■ EXTRACT TO READ
%%
Adjust pid filtering/display in runqlat
The filtering and display of pids in the runqlat tool was not correct.
Internally, the kernel keeps pid and tgid, which correspond to thread-id
and user process-id, respectively. The runqlat tool was filtering and
displaying pid instead of tgid.
Change -P and -p options to filter by tgid, and add a new option to give
a breakdown by pid (thread-id).
Update the docs with the -L option.
diff --git a/tools/runqlat.py b/tools/runqlat.py
index a1e73aa..bae0138 100755
--- a/tools/runqlat.py
+++ b/tools/runqlat.py
@@ -4,7 +4,7 @@
# runqlat Run queue (scheduler) latency as a histogram.
# For Linux, uses BCC, eBPF.
#
-# USAGE: runqlat [-h] [-T] [-m] [-P] [-p PID] [interval] [count]
+# USAGE: runqlat [-h] [-T] [-m] [-P] [-L] [-p PID] [interval] [count]
#
# This measures the time a task spends waiting on a run queue for a turn
# on-CPU, and shows this time as a histogram. This time should be small, but a
@@ -46,6 +46,8 @@
help="millisecond histogram")
%%
■ GOAL A
Rewrite the runqlat commit text starting at "Adjust pid filtering/display" and ending at "latency as a histogram.", with "tgid" changed to "TGID" throughout.

■ SUPPLIED RECORDS
%%
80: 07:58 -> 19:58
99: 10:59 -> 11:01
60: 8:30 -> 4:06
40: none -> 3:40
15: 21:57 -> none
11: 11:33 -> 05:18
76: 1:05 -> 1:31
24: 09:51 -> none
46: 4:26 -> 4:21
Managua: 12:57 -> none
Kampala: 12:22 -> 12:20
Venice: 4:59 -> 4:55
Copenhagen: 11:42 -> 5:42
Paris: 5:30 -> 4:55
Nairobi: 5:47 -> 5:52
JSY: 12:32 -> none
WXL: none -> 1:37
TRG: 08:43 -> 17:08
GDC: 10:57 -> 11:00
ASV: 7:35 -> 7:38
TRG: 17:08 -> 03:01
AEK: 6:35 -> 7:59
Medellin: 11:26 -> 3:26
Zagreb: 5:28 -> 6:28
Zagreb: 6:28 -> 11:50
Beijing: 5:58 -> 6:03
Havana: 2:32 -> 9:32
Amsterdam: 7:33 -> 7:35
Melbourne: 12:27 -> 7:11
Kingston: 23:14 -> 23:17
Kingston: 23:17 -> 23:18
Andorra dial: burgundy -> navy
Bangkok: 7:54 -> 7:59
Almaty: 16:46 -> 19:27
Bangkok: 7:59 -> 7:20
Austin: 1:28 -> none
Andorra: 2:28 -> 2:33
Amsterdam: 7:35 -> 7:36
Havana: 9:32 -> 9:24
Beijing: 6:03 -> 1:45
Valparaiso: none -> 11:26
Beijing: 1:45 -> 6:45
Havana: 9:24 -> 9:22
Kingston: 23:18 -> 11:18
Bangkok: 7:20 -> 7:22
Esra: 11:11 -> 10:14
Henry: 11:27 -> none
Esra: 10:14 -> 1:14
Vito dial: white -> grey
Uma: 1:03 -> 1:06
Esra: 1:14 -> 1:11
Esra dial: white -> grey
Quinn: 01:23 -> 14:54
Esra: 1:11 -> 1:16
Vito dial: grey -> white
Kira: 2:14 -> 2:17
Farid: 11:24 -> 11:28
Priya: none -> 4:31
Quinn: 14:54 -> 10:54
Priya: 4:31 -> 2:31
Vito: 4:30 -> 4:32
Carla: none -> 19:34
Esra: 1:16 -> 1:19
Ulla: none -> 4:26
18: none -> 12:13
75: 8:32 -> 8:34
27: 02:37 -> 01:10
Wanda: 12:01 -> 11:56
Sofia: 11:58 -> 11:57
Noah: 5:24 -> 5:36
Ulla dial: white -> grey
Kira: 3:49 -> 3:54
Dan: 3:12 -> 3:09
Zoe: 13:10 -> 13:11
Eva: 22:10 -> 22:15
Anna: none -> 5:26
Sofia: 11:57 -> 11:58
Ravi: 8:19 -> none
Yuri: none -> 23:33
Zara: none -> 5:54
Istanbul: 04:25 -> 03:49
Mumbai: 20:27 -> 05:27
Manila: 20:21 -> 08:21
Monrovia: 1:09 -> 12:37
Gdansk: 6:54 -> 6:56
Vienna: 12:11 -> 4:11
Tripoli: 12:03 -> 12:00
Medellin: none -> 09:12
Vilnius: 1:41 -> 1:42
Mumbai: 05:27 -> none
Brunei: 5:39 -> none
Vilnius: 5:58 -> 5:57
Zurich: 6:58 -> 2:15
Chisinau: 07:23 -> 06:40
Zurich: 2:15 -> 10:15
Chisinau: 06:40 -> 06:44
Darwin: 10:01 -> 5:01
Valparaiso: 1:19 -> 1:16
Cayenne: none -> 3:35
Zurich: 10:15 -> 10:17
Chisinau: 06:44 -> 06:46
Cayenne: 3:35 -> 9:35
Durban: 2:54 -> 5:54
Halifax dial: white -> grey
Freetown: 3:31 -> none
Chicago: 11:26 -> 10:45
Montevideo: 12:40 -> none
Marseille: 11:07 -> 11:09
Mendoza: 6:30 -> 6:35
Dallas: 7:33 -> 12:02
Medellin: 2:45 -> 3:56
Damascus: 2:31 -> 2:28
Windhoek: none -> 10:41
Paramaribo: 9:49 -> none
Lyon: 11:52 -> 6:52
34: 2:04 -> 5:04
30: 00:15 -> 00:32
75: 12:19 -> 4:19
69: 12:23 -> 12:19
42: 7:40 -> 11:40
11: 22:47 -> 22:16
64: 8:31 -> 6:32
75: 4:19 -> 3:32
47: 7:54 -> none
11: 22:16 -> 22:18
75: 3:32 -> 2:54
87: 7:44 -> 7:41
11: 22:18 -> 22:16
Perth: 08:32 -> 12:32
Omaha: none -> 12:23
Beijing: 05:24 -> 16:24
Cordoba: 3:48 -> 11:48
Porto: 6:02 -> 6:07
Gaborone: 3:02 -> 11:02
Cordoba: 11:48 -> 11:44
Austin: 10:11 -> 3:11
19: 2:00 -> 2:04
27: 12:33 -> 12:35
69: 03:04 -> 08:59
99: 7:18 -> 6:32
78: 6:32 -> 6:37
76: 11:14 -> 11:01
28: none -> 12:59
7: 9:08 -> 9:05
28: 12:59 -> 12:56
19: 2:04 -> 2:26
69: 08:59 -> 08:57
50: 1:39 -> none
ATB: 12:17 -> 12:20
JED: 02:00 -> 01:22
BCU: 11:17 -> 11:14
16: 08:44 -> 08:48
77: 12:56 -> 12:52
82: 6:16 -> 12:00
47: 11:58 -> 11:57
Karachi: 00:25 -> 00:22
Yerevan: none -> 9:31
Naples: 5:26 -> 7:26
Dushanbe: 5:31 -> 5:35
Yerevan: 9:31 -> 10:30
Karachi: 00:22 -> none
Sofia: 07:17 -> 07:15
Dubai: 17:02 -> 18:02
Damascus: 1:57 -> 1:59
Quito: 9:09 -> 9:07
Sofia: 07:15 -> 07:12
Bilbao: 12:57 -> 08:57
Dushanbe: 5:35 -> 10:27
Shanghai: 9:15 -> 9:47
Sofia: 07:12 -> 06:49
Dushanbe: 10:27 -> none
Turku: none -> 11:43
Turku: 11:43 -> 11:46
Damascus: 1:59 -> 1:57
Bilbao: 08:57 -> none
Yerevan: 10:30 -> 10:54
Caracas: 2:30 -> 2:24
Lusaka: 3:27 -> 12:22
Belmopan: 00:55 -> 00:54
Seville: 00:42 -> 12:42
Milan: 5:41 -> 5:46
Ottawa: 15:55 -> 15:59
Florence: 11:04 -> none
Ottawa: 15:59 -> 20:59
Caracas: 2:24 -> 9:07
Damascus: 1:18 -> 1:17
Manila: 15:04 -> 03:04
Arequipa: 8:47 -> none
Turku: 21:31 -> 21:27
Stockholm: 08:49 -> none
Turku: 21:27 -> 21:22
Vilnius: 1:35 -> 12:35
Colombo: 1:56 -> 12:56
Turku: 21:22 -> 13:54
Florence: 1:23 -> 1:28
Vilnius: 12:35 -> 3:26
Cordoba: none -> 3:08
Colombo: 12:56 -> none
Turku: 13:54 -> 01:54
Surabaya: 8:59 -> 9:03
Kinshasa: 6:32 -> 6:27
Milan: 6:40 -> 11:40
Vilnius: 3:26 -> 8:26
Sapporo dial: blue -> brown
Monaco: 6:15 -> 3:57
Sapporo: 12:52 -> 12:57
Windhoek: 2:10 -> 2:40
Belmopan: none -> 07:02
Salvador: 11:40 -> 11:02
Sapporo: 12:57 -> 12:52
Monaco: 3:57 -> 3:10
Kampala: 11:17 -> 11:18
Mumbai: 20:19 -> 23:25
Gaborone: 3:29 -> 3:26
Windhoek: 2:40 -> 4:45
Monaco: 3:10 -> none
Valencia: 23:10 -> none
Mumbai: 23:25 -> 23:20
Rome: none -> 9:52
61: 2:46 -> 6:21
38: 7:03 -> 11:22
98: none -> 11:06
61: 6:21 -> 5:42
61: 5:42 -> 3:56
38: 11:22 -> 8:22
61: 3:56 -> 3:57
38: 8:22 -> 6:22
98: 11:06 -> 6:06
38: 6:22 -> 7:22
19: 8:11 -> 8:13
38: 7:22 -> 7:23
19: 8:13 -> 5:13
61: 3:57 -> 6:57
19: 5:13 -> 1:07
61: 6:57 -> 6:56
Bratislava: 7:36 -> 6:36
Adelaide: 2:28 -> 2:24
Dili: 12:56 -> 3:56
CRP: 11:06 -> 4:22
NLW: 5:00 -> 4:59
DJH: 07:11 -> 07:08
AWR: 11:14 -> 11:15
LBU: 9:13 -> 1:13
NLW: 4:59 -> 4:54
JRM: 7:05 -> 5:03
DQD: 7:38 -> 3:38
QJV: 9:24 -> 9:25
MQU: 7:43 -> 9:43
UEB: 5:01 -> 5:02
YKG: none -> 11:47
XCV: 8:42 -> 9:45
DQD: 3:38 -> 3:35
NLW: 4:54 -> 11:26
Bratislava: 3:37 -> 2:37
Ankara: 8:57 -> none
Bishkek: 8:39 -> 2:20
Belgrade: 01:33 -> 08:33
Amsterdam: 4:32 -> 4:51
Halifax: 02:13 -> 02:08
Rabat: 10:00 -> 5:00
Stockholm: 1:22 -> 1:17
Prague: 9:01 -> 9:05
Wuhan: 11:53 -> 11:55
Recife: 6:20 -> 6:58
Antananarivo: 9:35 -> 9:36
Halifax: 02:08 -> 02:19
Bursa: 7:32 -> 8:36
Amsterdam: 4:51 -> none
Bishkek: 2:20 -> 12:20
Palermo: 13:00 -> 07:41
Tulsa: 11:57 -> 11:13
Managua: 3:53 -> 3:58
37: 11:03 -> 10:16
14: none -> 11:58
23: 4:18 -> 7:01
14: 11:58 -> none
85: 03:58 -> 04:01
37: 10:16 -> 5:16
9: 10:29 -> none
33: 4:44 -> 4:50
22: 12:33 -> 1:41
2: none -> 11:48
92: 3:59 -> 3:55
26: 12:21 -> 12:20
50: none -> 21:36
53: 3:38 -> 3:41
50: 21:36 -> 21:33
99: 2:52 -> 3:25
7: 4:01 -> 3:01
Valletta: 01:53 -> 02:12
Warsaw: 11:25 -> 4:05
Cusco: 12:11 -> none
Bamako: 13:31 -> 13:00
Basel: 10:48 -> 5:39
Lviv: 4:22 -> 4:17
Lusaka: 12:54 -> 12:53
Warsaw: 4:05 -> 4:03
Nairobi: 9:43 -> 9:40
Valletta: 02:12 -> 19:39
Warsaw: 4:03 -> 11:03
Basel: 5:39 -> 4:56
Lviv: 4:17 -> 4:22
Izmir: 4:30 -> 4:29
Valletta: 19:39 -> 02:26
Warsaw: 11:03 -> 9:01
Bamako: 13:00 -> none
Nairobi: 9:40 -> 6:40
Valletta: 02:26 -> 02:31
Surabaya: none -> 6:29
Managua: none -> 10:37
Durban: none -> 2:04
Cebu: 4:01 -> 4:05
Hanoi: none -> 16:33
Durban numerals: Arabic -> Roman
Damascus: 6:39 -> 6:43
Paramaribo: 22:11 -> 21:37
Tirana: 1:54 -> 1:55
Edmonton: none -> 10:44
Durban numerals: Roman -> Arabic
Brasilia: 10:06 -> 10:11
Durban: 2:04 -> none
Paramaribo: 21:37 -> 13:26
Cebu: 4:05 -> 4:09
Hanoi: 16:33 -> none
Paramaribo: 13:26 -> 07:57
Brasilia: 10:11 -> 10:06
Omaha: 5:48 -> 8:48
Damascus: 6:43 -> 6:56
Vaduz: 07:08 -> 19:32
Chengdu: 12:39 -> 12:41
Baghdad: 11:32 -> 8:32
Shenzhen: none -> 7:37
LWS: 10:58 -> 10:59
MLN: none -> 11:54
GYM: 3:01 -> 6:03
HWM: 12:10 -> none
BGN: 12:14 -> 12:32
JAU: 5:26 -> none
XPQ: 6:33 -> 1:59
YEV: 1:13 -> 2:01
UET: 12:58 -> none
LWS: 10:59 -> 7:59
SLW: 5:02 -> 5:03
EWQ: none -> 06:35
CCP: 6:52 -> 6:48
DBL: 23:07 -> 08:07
%%
■ GOAL B
Reproduce the listing of clock changes verbatim, starting at its first line and ending at the line that contains "Esra: 11:11 -> 10:14".

■ RESULT A
Adjust pid filtering/display in runqlat
The filtering and display of pids in the runqlat tool was not correct.
Internally, the kernel keeps pid and TGID, which correspond to thread-id
and user process-id, respectively. The runqlat tool was filtering and
displaying pid instead of TGID.
Change -P and -p options to filter by TGID, and add a new option to give
a breakdown by pid (thread-id).
Update the docs with the -L option.
diff --git a/tools/runqlat.py b/tools/runqlat.py
index a1e73aa..bae0138 100755
--- a/tools/runqlat.py
+++ b/tools/runqlat.py
@@ -4,7 +4,7 @@
# runqlat Run queue (scheduler) latency as a histogram.

■ RESULT B
80: 07:58 -> 19:58
99: 10:59 -> 11:01
60: 8:30 -> 4:06
40: none -> 3:40
15: 21:57 -> none
11: 11:33 -> 05:18
76: 1:05 -> 1:31
24: 09:51 -> none
46: 4:26 -> 4:21
Managua: 12:57 -> none
Kampala: 12:22 -> 12:20
Venice: 4:59 -> 4:55
Copenhagen: 11:42 -> 5:42
Paris: 5:30 -> 4:55
Nairobi: 5:47 -> 5:52
JSY: 12:32 -> none
WXL: none -> 1:37
TRG: 08:43 -> 17:08
GDC: 10:57 -> 11:00
ASV: 7:35 -> 7:38
TRG: 17:08 -> 03:01
AEK: 6:35 -> 7:59
Medellin: 11:26 -> 3:26
Zagreb: 5:28 -> 6:28
Zagreb: 6:28 -> 11:50
Beijing: 5:58 -> 6:03
Havana: 2:32 -> 9:32
Amsterdam: 7:33 -> 7:35
Melbourne: 12:27 -> 7:11
Kingston: 23:14 -> 23:17
Kingston: 23:17 -> 23:18
Andorra dial: burgundy -> navy
Bangkok: 7:54 -> 7:59
Almaty: 16:46 -> 19:27
Bangkok: 7:59 -> 7:20
Austin: 1:28 -> none
Andorra: 2:28 -> 2:33
Amsterdam: 7:35 -> 7:36
Havana: 9:32 -> 9:24
Beijing: 6:03 -> 1:45
Valparaiso: none -> 11:26
Beijing: 1:45 -> 6:45
Havana: 9:24 -> 9:22
Kingston: 23:18 -> 11:18
Bangkok: 7:20 -> 7:22
Esra: 11:11 -> 10:14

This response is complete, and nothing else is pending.